[[ Records shown open ]]
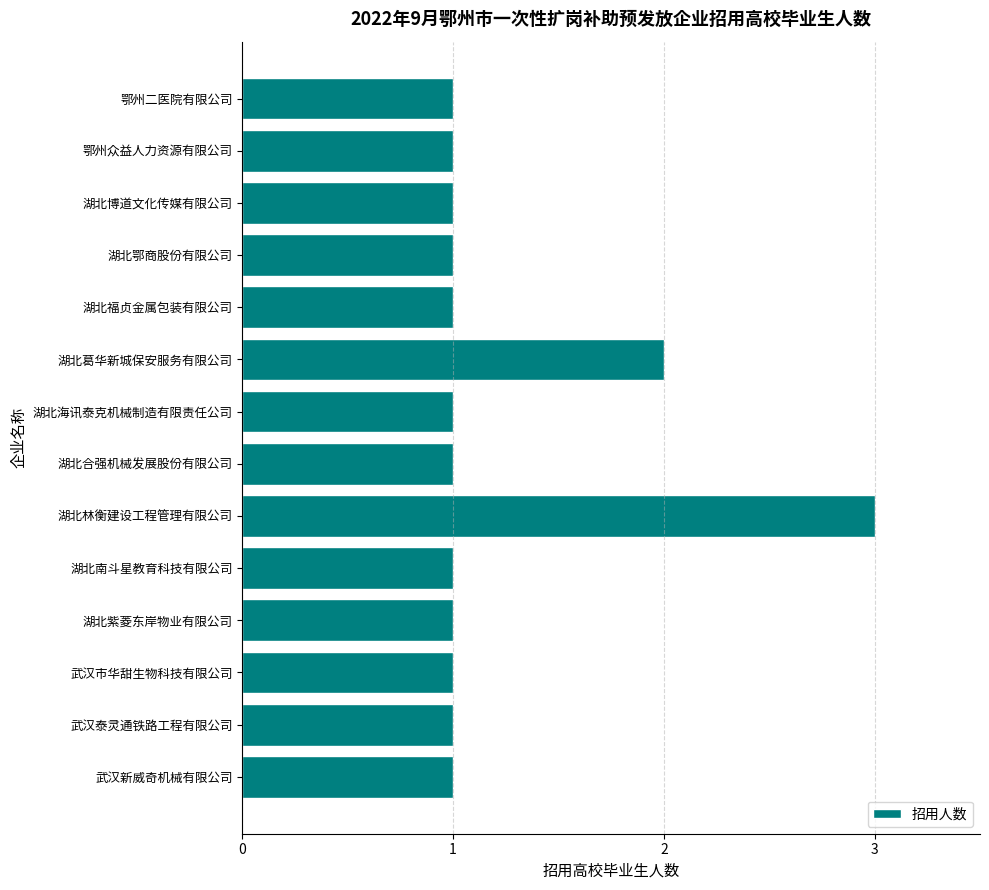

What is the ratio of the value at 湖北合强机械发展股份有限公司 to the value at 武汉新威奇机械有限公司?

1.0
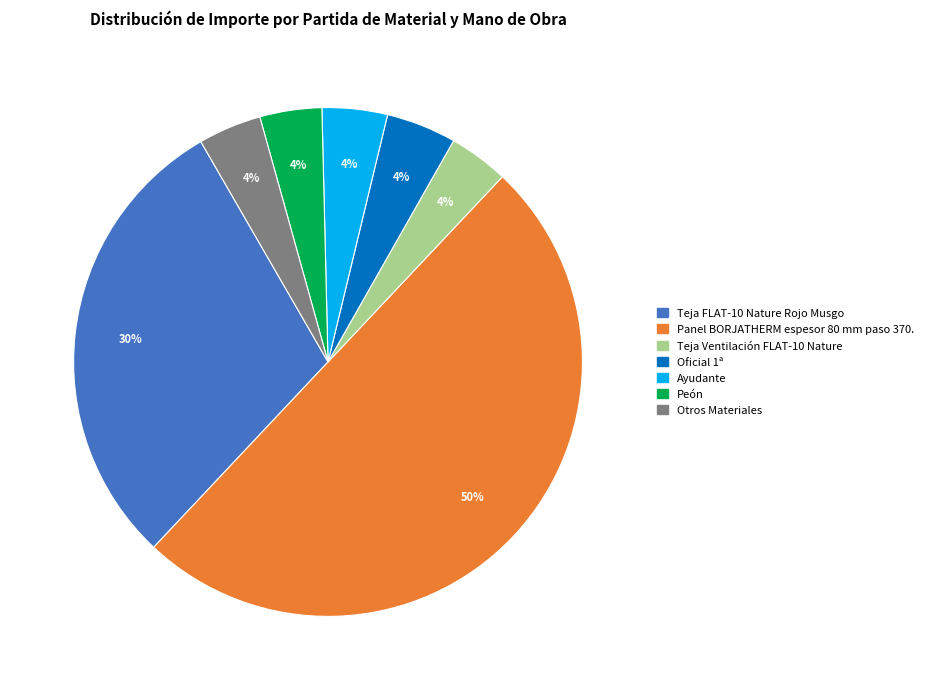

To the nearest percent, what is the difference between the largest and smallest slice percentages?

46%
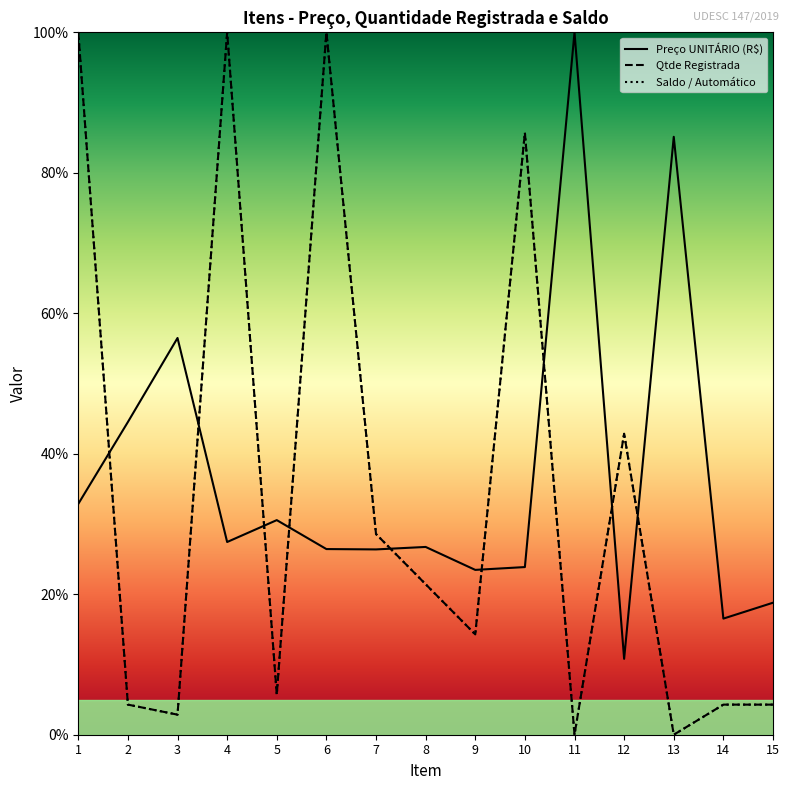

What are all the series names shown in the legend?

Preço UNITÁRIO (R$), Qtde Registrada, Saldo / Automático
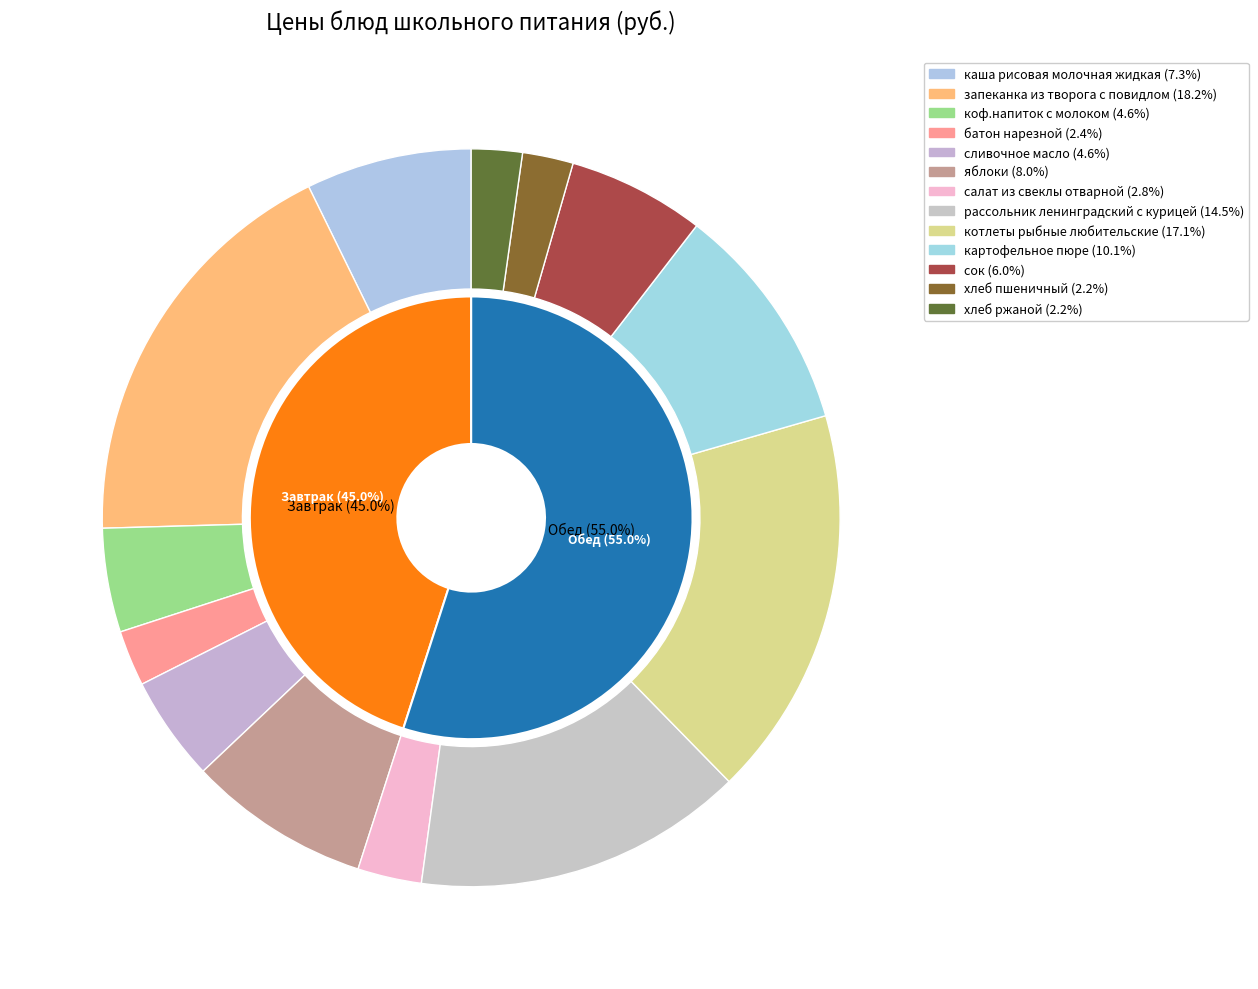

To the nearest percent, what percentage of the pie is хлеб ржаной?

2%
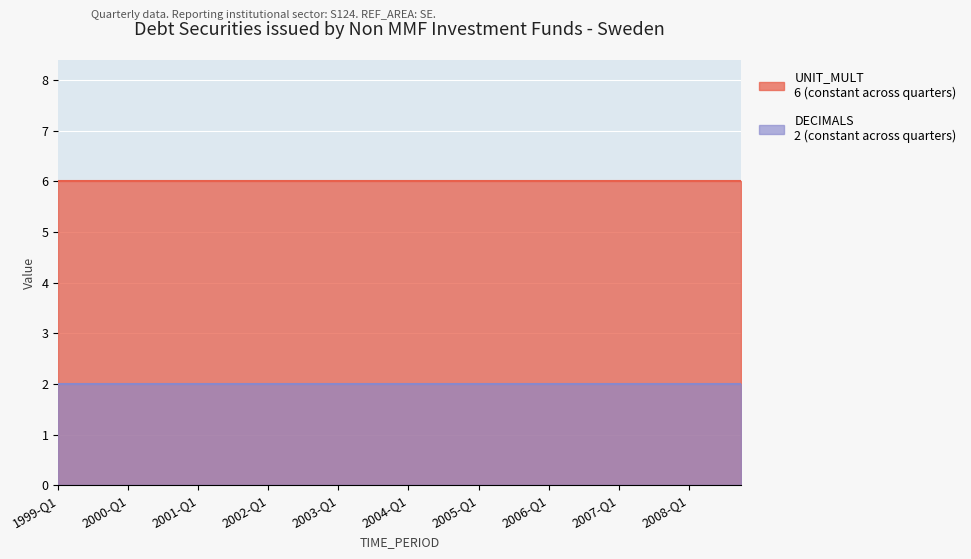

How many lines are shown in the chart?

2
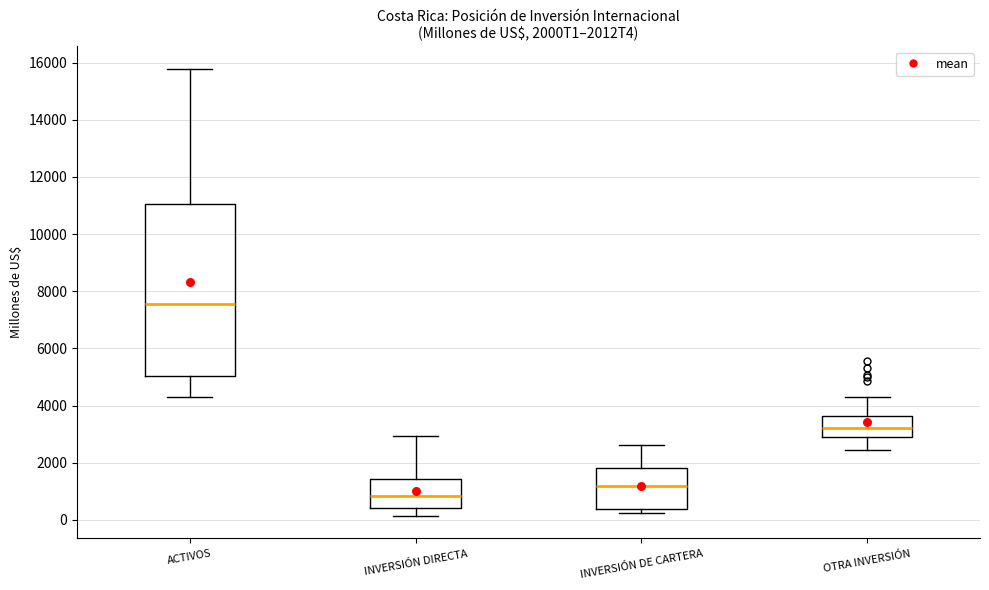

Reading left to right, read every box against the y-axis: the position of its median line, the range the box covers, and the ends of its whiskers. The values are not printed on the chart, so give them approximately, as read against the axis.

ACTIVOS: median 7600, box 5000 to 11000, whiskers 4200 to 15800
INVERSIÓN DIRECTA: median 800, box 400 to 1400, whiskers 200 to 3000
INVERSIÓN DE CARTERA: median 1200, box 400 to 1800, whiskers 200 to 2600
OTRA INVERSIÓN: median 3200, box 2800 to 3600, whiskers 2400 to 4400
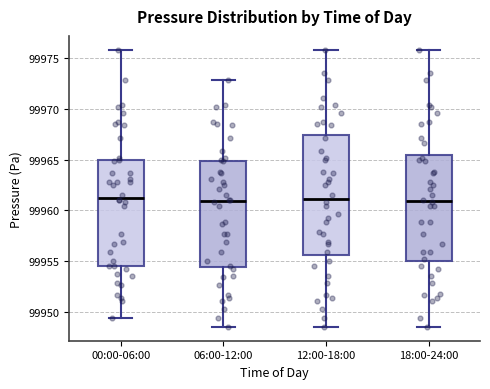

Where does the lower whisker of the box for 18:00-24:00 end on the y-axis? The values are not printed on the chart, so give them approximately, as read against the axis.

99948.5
[[ Records shown closed ]]
→ **Required action**
Convert the lines from the one containing "What are all" through the end of the records, inclusive, into a JSON list of strings with one string per line, skipping blank lines and omitting the pictures.

→ **Answer to the exercise**
[
  "What are all the series names shown in the legend?",
  "Preço UNITÁRIO (R$), Qtde Registrada, Saldo / Automático",
  "To the nearest percent, what percentage of the pie is хлеб ржаной?",
  "2%",
  "How many lines are shown in the chart?",
  "2",
  "Reading left to right, read every box against the y-axis: the position of its median line, the range the box covers, and the ends of its whiskers. The values are not printed on the chart, so give them approximately, as read against the axis.",
  "ACTIVOS: median 7600, box 5000 to 11000, whiskers 4200 to 15800",
  "INVERSIÓN DIRECTA: median 800, box 400 to 1400, whiskers 200 to 3000",
  "INVERSIÓN DE CARTERA: median 1200, box 400 to 1800, whiskers 200 to 2600",
  "OTRA INVERSIÓN: median 3200, box 2800 to 3600, whiskers 2400 to 4400",
  "Where does the lower whisker of the box for 18:00-24:00 end on the y-axis? The values are not printed on the chart, so give them approximately, as read against the axis.",
  "99948.5"
]